Abstract

Long-term cultures of proliferating hematopoietic stem cells derived from bone marrow permit the study of the interaction between murine leukemia virus (MuLV) infection and the proliferation and differentiation of stem cells. We have used this system to analyze the replication of different biological variants of MuLV in bone marrow cells; the effect of MuLV infection upon pluripotent stem cell (CFU-S) proliferation; and the effect of MuLV on differentiation of CFU-S along different hematopoietic pathways. Two MuLV variants were studied in detail: the Moloney strain of lymphatic leukemia virus (Mol-MuLV) and the erythroleukemic Friend virus complex (FLV) consisting of the lymphoid leukemia helper virus and the defective spleen focus-forming virus (SFFV).
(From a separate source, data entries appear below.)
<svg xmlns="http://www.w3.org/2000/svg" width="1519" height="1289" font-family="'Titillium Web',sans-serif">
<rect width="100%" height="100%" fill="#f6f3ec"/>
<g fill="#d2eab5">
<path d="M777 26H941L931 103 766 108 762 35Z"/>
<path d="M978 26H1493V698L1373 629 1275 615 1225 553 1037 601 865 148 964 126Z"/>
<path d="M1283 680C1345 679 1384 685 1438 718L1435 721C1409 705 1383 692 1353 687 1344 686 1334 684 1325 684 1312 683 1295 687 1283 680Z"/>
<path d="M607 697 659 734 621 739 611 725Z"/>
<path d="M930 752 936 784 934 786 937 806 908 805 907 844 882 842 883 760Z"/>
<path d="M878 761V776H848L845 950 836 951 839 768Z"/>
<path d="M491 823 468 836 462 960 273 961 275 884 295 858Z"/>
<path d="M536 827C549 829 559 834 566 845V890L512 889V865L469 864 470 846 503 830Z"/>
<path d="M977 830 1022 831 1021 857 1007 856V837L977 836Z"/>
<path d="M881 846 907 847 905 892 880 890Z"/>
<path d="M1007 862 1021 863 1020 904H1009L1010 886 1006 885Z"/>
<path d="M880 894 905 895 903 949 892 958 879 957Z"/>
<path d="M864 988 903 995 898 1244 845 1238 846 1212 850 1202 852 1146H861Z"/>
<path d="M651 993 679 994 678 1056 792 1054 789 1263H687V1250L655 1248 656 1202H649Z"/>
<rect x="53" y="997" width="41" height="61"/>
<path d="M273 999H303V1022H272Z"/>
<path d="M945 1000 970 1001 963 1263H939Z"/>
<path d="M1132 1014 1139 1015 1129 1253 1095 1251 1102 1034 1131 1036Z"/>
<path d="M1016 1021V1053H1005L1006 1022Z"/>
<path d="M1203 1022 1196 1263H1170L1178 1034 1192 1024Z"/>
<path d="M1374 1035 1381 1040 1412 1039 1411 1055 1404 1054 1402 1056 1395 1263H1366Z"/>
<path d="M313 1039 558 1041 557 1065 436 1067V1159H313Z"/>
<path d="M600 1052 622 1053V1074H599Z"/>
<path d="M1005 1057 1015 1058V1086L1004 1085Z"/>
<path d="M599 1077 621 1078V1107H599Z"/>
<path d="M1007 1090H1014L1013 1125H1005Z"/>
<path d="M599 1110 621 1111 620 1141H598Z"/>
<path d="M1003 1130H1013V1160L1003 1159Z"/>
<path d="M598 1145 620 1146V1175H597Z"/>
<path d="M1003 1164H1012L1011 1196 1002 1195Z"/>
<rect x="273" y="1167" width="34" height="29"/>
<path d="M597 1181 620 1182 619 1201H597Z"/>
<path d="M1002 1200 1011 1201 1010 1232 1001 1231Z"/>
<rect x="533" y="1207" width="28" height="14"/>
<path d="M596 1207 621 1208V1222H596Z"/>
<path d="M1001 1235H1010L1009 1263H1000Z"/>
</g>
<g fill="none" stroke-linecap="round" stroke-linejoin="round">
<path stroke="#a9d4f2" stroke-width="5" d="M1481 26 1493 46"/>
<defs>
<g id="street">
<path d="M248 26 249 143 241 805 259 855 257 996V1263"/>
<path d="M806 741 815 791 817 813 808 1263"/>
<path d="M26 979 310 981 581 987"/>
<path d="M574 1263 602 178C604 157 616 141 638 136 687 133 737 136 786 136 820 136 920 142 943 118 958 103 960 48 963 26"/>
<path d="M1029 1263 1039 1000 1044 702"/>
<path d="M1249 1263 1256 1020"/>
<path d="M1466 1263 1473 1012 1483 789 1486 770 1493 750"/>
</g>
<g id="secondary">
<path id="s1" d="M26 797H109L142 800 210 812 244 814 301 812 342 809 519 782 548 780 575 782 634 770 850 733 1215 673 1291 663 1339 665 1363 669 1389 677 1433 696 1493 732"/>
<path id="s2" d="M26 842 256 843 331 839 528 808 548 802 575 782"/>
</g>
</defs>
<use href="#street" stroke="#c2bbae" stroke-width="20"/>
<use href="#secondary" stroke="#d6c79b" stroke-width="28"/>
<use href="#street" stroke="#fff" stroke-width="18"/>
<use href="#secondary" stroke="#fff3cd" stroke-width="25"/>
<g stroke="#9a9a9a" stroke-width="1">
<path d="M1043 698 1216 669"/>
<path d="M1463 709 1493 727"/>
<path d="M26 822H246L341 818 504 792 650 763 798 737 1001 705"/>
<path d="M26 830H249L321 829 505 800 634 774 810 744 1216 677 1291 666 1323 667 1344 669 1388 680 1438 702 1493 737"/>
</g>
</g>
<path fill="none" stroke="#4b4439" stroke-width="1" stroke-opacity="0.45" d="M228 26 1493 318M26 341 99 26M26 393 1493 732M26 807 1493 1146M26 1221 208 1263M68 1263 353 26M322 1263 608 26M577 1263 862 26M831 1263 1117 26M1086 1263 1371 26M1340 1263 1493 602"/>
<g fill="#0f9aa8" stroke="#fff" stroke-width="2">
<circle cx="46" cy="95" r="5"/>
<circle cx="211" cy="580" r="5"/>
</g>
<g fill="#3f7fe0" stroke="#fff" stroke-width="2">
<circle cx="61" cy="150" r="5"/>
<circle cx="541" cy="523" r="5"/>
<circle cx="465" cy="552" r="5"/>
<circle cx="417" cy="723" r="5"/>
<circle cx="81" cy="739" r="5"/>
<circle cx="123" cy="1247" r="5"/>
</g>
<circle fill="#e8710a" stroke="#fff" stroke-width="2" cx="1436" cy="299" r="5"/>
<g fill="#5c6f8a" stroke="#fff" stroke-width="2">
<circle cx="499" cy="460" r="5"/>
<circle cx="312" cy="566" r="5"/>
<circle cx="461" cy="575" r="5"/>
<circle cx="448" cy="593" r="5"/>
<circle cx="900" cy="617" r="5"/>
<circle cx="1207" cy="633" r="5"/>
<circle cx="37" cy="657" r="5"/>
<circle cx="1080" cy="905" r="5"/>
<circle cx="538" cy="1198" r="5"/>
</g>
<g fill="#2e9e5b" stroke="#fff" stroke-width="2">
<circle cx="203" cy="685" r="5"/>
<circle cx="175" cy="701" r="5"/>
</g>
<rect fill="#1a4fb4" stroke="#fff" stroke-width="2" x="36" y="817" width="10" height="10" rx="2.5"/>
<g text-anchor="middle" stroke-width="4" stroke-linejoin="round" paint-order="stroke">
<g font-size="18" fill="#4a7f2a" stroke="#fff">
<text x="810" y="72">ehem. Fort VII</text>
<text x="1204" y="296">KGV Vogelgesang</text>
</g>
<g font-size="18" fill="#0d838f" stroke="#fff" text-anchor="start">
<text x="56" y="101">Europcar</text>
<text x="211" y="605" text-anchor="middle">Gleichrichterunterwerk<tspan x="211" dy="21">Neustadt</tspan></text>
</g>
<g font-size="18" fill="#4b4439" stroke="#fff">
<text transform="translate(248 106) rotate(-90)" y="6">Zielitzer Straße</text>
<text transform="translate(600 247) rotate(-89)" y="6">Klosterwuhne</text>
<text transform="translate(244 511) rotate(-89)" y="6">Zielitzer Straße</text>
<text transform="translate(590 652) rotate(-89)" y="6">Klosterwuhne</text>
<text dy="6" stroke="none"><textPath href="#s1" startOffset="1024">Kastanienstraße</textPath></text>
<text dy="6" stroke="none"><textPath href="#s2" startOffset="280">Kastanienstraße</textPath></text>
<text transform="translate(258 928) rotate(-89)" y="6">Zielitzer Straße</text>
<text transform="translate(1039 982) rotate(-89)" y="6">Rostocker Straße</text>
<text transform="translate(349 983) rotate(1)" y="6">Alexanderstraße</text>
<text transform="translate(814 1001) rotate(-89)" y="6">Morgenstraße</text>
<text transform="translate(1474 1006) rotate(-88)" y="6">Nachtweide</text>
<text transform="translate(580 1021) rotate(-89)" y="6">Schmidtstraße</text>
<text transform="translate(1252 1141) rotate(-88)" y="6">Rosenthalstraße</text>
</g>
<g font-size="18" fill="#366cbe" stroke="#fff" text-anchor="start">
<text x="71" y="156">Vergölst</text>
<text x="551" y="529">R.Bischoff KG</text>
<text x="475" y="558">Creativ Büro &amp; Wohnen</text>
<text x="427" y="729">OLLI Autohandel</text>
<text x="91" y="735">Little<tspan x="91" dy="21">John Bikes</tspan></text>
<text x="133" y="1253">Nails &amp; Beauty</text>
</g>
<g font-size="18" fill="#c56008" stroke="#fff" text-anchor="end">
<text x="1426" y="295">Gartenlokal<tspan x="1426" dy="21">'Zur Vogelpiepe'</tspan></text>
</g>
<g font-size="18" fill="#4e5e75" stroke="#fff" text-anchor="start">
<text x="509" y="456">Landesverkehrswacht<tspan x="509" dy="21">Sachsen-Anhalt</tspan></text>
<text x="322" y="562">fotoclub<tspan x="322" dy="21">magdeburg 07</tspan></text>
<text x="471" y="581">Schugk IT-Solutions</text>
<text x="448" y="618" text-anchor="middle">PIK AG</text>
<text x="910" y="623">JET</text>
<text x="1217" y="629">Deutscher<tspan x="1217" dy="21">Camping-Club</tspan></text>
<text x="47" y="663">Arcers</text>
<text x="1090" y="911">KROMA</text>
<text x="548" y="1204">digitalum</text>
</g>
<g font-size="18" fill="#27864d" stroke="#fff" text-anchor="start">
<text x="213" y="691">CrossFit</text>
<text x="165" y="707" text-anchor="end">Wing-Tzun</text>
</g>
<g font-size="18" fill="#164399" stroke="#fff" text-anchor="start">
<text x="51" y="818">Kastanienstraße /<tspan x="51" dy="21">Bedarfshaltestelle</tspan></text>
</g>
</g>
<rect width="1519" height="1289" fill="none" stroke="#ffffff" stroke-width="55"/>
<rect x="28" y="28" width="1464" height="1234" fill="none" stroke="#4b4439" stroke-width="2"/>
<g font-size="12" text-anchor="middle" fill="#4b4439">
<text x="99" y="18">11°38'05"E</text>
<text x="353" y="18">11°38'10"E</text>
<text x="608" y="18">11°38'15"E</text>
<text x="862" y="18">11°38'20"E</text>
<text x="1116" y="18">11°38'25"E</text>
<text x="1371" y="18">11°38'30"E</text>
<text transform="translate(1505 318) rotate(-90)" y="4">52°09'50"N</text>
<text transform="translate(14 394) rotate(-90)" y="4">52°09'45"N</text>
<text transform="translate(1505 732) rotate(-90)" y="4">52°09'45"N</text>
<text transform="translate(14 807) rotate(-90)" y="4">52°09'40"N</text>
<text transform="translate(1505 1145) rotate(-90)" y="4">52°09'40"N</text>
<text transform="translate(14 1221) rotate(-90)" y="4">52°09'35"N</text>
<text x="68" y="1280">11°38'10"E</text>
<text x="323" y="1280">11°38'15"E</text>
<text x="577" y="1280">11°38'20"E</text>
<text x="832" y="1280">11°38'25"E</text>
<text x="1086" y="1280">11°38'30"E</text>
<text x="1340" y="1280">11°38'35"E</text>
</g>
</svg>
Mol-MuLV and its sarcoma virus pseudotype, MSV(Mol-MuLV), replicate efficiently in the bone marrow cultures; however, CFU-S are lost more readily than in uninfected cultures, and the cultures are soon represented by a majority population of mononuclear macrophages. On the other hand, infection with FLV produces a prolonged survival of the spleen colony-forming cells, CFU-S, and CFU-C (the committed granulocytic precursor cells). Production of erythroleukemogenic SFFV is maintained in these cultures for more than 40 weeks. No erythroblastic differentiation was observed in vitro, however, neither erythroblast precursor cells (CFU-E) nor hemoglobin-producing cells could be detected. This suggests that the target cell for FLV is an earlier precursor cell.